Interesting things we’ve been reading, watching or listening to this month:

  • Empathy vs. sympathy - connection vs. disconnection. Empathy is “I know what it’s like down here and you’re not alone.” Sympathy is “Ooh. It’s bad, uh huh. Do you want a sandwich?”
  • The status quo is not values-free - ‘realism’ is a value-laden position. ‘We have lost faith in any of the large available understandings of how structural change takes place in history, and as a result, we fall back on a bastardised conception of political realism, namely that a proposal is realistic to the extent that it approaches what already exists. This false view then aggravates [our] paralysis. What hits you like a hammer is that word “realistic” – it’s the thing people say when they actively don’t want change. It’s the avoidant atrophy of the miniscule reform, the circularity of entitlement – “Who decides what’s realistic?” “Me, because I’m in charge.” “Why are you in charge?” “Because I’m so realistic.”’

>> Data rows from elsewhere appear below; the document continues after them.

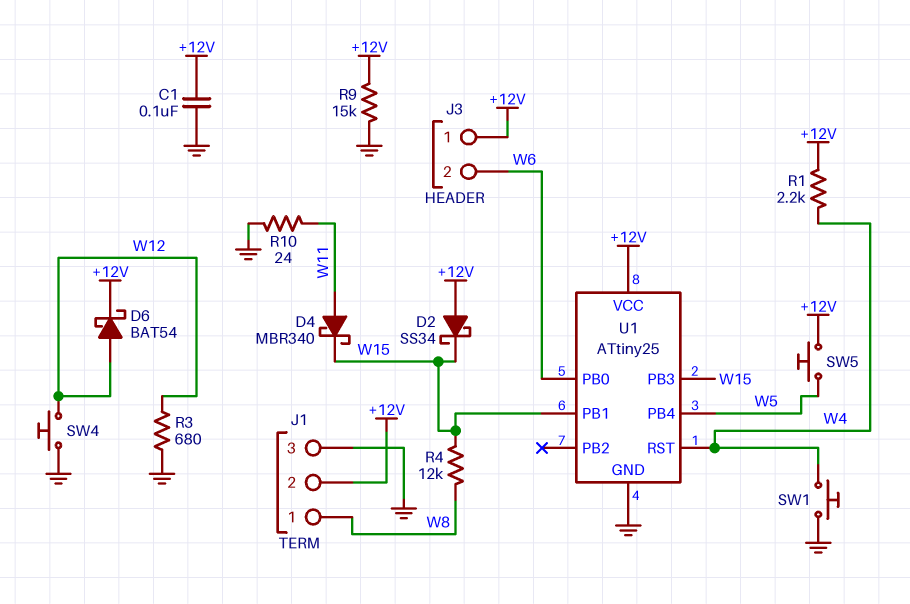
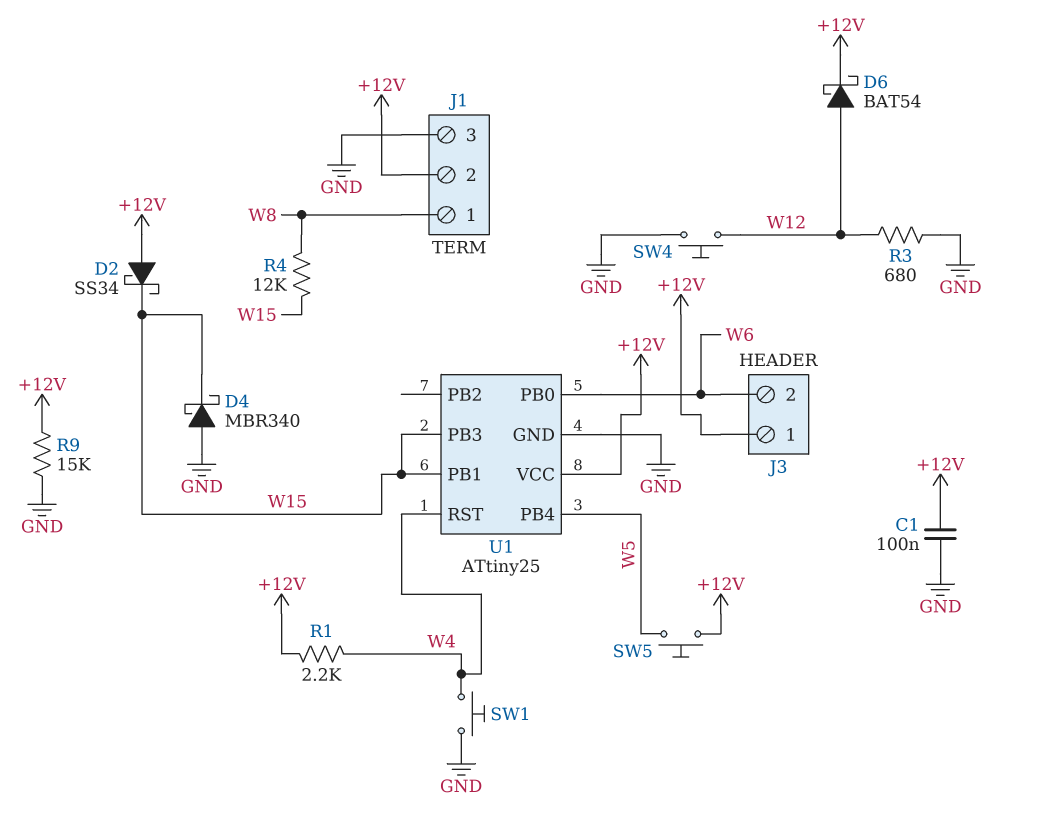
D4: schottky MBR340 (A W11, K W15) -> schottky MBR340 (A GND, K W15)
R10: 24 (GND, W11) -> none

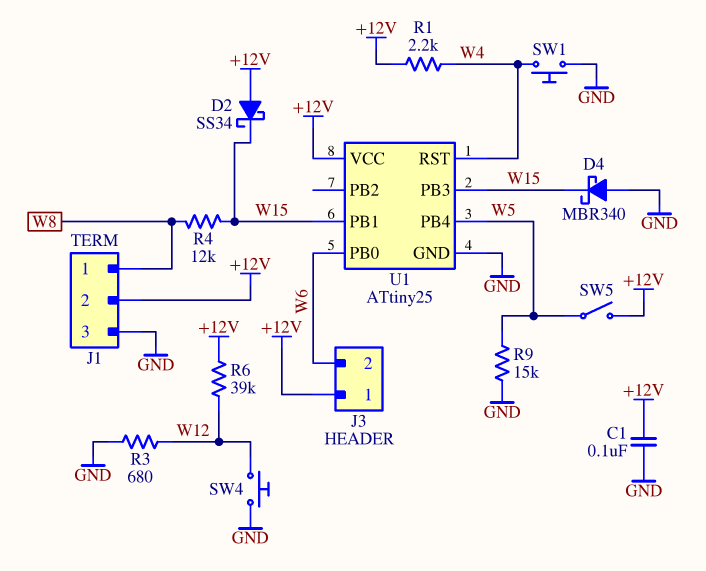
D6: schottky BAT54 (A W12, K +12V) -> none
R6: none -> 39k (+12V, W12)
R9: 15k (+12V, GND) -> 15k (GND, W5)
SW5: button (+12V, W5) -> switch (+12V, W5)

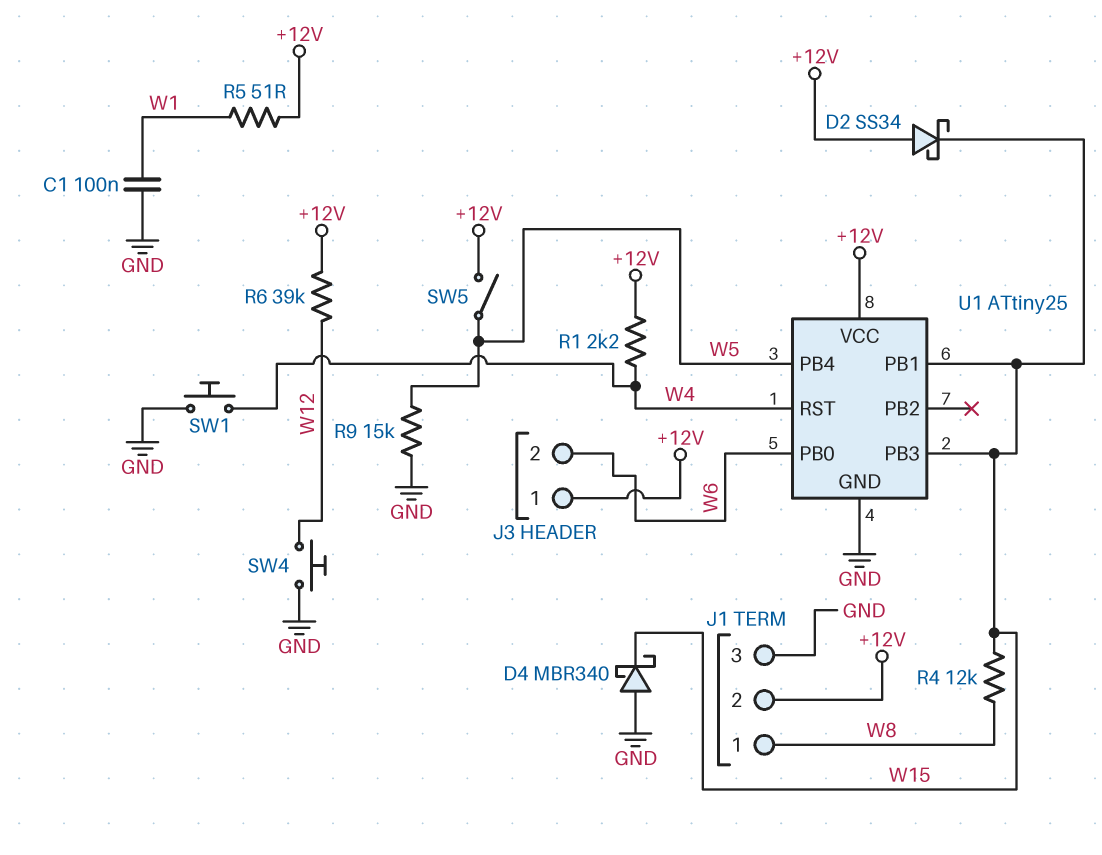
C1: 100nF (+12V, GND) -> 100nF (GND, W1)
R3: 680 (GND, W12) -> none
R5: none -> 51 (+12V, W1)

  • Paul Piff: Does money make you mean? - A great TED talk on the psychological impacts of getting rich, even with monopoly money. How does temporary wealth make people behave? (Hint: badly). Includes gem research headlines like “people who feel wealthy are more likely to steal sweets from children.”
  • Climate change & stealth denial - A new report from the RSA: ‘The point is not so much to change values, as to strengthen those already latent values that are most useful with respect to dealing with climate change’.
  • Materialism in children’s books - Has risen over the past 15 years…
  • New Progressive Development Forum Charter - “The organisations and institutions that we work for, with and through in the UK and worldwide must take on a more critical analysis of power and engage in political processes to tackle the inequalities of power, wealth and resources that create and maintain injustice and poverty.”